+++ EXCERPT +++

This idea of artists/creatives shaping the city policy as well as the business climate — helping shape not just the music, but musicking — is another aspect where the Mister Sunday guys and Nowadays were out-front. Now they’re part of a healthy pack. Josh Houghton (aka JDH) at Good Room, Francis Harris at Public Records, soon to be joined by Eli Escobar at Gabriela. In many ways, they’re all updating Larry Levan’s gameplan in opening the Paradise Garage, creating their own space, one they want to present their own music in, parameters built to their, and their audiences’ standards. Controlling their own dancing future. In this day and age, that feels like an incredibly unlikely thing to be able to do.

+++

**DIRECTIVES:**
1 - Check each statement against the excerpt about artist-run dance spaces. For each, answer yes or no and quote the words that settle it.
(a) Josh Houghton also goes by JDH.
(b) Eli Escobar is already at Gabriela.
(c) The Mister Sunday guys and Nowadays trailed behind others in shaping city policy and the business climate.
2 - From the excerpt about artist-run dance spaces, copy word for word the passage from "This idea of" to "able to do.".

+++ RAW RECORDS +++

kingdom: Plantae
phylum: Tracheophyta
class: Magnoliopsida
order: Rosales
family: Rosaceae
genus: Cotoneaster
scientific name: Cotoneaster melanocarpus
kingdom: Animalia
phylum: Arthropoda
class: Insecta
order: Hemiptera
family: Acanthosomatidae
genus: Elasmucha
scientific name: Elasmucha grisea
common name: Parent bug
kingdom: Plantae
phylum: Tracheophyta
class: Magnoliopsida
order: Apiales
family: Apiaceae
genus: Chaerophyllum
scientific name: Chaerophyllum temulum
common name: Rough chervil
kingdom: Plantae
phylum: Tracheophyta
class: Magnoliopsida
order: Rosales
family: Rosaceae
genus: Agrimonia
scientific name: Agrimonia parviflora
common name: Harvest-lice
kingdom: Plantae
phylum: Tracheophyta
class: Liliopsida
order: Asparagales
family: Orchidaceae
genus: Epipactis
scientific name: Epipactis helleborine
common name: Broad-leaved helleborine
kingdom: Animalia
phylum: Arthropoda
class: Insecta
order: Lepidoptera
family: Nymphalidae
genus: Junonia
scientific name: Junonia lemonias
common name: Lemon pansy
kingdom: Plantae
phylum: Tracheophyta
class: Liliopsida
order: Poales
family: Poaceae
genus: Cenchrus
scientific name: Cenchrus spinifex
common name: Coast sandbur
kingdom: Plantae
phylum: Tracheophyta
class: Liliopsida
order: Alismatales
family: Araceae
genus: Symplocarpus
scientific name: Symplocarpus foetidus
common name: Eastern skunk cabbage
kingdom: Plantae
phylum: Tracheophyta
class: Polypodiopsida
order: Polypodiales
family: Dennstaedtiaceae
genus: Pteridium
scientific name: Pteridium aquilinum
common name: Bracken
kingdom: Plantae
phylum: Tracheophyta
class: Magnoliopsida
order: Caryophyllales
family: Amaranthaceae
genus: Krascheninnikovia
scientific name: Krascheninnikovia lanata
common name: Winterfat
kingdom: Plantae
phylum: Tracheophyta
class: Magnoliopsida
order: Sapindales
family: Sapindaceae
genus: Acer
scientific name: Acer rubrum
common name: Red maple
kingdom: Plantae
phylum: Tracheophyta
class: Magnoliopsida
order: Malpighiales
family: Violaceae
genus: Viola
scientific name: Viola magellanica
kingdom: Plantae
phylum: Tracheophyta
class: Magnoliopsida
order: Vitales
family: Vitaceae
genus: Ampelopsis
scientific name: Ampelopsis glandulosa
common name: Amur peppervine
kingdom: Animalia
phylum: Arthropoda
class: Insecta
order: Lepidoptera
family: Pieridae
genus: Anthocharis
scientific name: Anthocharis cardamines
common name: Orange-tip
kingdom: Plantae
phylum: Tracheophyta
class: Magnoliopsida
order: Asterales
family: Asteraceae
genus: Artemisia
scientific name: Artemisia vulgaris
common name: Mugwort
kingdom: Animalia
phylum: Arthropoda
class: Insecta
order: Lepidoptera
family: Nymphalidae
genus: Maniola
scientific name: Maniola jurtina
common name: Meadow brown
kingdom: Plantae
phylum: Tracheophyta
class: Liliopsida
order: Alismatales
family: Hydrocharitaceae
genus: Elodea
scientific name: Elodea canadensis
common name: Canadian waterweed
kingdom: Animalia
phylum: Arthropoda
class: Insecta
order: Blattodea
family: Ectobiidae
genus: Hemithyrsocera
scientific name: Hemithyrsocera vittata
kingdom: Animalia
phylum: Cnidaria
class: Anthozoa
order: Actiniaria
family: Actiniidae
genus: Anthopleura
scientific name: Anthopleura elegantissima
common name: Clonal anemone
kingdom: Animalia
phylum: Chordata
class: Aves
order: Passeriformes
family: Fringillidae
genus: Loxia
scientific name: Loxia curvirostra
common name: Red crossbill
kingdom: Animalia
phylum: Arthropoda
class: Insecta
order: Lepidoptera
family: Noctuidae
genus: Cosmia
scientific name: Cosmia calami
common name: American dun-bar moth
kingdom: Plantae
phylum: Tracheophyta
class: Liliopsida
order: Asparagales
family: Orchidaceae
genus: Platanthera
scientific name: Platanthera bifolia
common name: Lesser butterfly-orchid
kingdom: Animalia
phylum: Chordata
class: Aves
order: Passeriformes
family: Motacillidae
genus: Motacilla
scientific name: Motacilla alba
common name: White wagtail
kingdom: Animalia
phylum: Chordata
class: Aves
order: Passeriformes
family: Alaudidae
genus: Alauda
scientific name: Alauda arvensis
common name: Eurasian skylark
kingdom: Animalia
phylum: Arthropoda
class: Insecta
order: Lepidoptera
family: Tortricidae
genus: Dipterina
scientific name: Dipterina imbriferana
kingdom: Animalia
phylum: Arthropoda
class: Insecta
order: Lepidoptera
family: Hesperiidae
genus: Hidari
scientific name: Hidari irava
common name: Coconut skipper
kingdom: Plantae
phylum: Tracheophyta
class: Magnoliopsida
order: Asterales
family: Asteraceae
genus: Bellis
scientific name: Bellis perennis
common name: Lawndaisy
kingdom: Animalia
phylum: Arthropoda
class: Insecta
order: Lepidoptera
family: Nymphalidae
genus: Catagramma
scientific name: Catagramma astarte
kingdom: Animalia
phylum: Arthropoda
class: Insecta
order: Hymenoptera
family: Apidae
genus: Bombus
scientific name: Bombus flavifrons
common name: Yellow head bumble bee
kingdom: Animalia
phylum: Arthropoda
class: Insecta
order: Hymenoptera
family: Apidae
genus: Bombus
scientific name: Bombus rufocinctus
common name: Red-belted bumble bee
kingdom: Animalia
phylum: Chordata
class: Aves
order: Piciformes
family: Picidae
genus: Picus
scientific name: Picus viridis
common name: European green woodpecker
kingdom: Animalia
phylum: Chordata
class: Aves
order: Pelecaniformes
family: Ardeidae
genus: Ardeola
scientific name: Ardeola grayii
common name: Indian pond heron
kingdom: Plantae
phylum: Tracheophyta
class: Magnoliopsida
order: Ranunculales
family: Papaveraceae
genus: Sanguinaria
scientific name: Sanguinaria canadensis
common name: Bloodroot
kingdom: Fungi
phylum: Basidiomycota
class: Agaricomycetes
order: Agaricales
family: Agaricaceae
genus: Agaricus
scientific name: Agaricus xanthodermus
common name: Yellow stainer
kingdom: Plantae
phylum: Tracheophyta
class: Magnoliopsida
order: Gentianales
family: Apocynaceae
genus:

+++

**ANSWERS TO THE PROBLEMS:**
1 -
(a) Yes: "Josh Houghton (aka JDH) at Good Room"
(b) No: "soon to be joined by Eli Escobar at Gabriela"
(c) No: "the Mister Sunday guys and Nowadays were out-front"

2 -
This idea of artists/creatives shaping the city policy as well as the business climate — helping shape not just the music, but musicking — is another aspect where the Mister Sunday guys and Nowadays were out-front. Now they’re part of a healthy pack. Josh Houghton (aka JDH) at Good Room, Francis Harris at Public Records, soon to be joined by Eli Escobar at Gabriela. In many ways, they’re all updating Larry Levan’s gameplan in opening the Paradise Garage, creating their own space, one they want to present their own music in, parameters built to their, and their audiences’ standards. Controlling their own dancing future. In this day and age, that feels like an incredibly unlikely thing to be able to do.